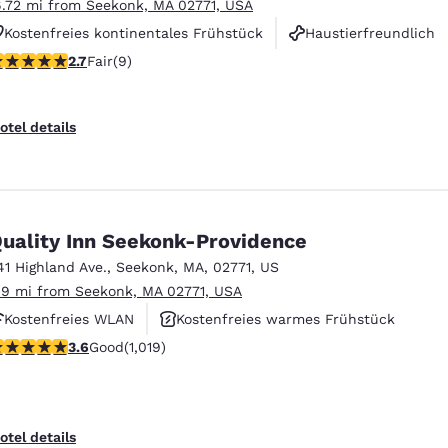
6.72 mi from Seekonk, MA 02771, USA
Kostenfreies kontinentales Frühstück
Haustierfreundlich
.67 stars rating. Fair. 9 reviews
2.7
Fair
(9)
Fitnesscenter
otel details
uality Inn Seekonk-Providence
41 Highland Ave.
,
Seekonk
,
MA
,
02771
,
US
.9 mi from Seekonk, MA 02771, USA
Kostenfreies WLAN
Kostenfreies warmes Frühstück
.56 stars rating. Good. 1019 reviews
3.6
Good
(1,019)
Haustierfreundlich
otel details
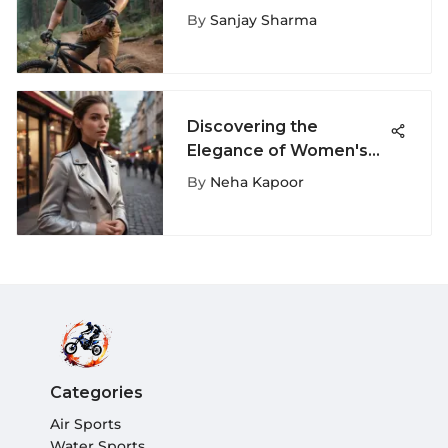
for Extreme Sports
By
Sanjay Sharma
Discovering the
Elegance of Women's
Jackets: A Complete
By
Neha Kapoor
Guide to Chaquetas de
Mujer
Categories
Air Sports
Water Sports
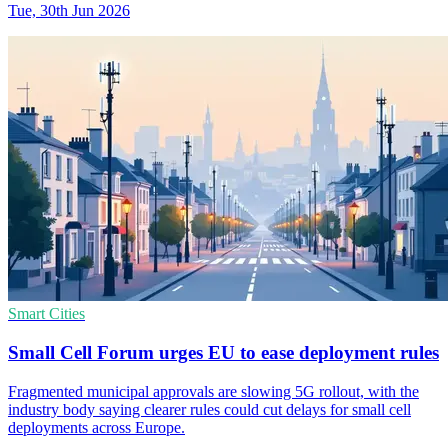
Tue, 30th Jun 2026
Smart Cities
Small Cell Forum urges EU to ease deployment rules
Fragmented municipal approvals are slowing 5G rollout, with the
industry body saying clearer rules could cut delays for small cell
deployments across Europe.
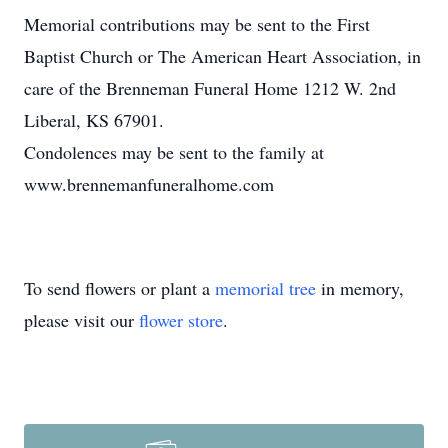
Memorial contributions may be sent to the First
Baptist Church or The American Heart Association, in
care of the Brenneman Funeral Home 1212 W. 2nd
Liberal, KS 67901.
Condolences may be sent to the family at
www.brennemanfuneralhome.com
To send flowers or plant a
memorial tree
in memory,
please visit our
flower store
.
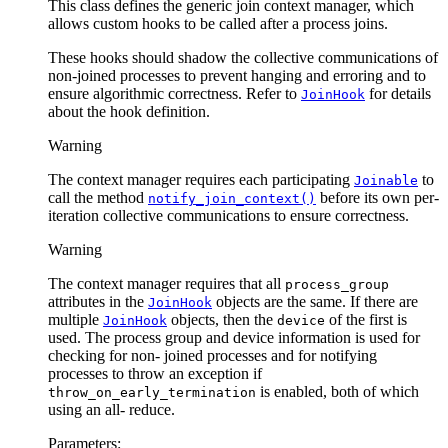
This class defines the generic join context manager, which
allows custom hooks to be called after a process joins.
These hooks should shadow the collective communications of
non-joined processes to prevent hanging and erroring and to
ensure algorithmic correctness. Refer to
for details
JoinHook
about the hook definition.
Warning
The context manager requires each participating
to
Joinable
call the method
before its own per-
notify_join_context()
iteration collective communications to ensure correctness.
Warning
The context manager requires that all
process_group
attributes in the
objects are the same. If there are
JoinHook
multiple
objects, then the
of the first is
JoinHook
device
used. The process group and device information is used for
checking for non- joined processes and for notifying
processes to throw an exception if
is enabled, both of which
throw_on_early_termination
using an all- reduce.
Parameters
:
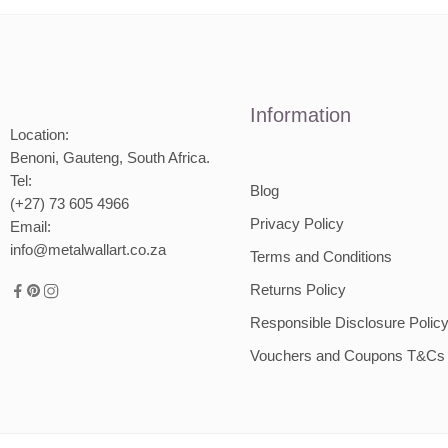
1500m
2000mm
2000m
Information
Location:
Benoni, Gauteng, South Africa.
Tel:
Blog
(+27) 73 605 4966
Privacy Policy
Email:
info@metalwallart.co.za
Terms and Conditions
Returns Policy
Responsible Disclosure Polic
Vouchers and Coupons T&Cs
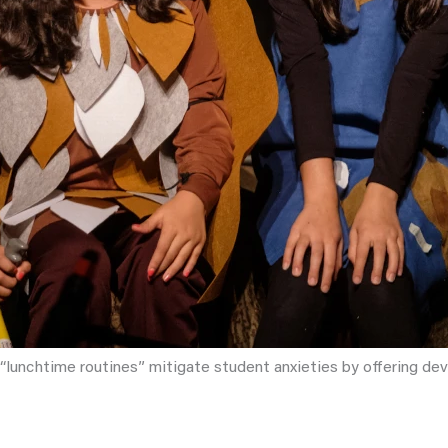
r “lunchtime routines” mitigate student anxieties by offering dev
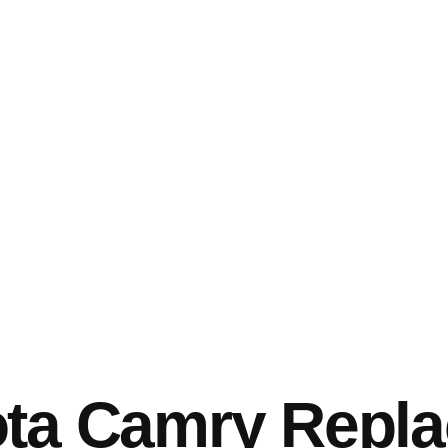
ota Camry Repl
====
Output the lines from the line containing "for Extreme Sports" to the line containing "deployments across Europe." as a JSON list of strings, with one string for each line and no blank lines. Leave the pictures out.

[
  "for Extreme Sports",
  "By",
  "Sanjay Sharma",
  "Discovering the",
  "Elegance of Women's",
  "Jackets: A Complete",
  "By",
  "Neha Kapoor",
  "Guide to Chaquetas de",
  "Mujer",
  "Categories",
  "Air Sports",
  "Water Sports",
  "Tue, 30th Jun 2026",
  "Smart Cities",
  "Small Cell Forum urges EU to ease deployment rules",
  "Fragmented municipal approvals are slowing 5G rollout, with the",
  "industry body saying clearer rules could cut delays for small cell",
  "deployments across Europe."
]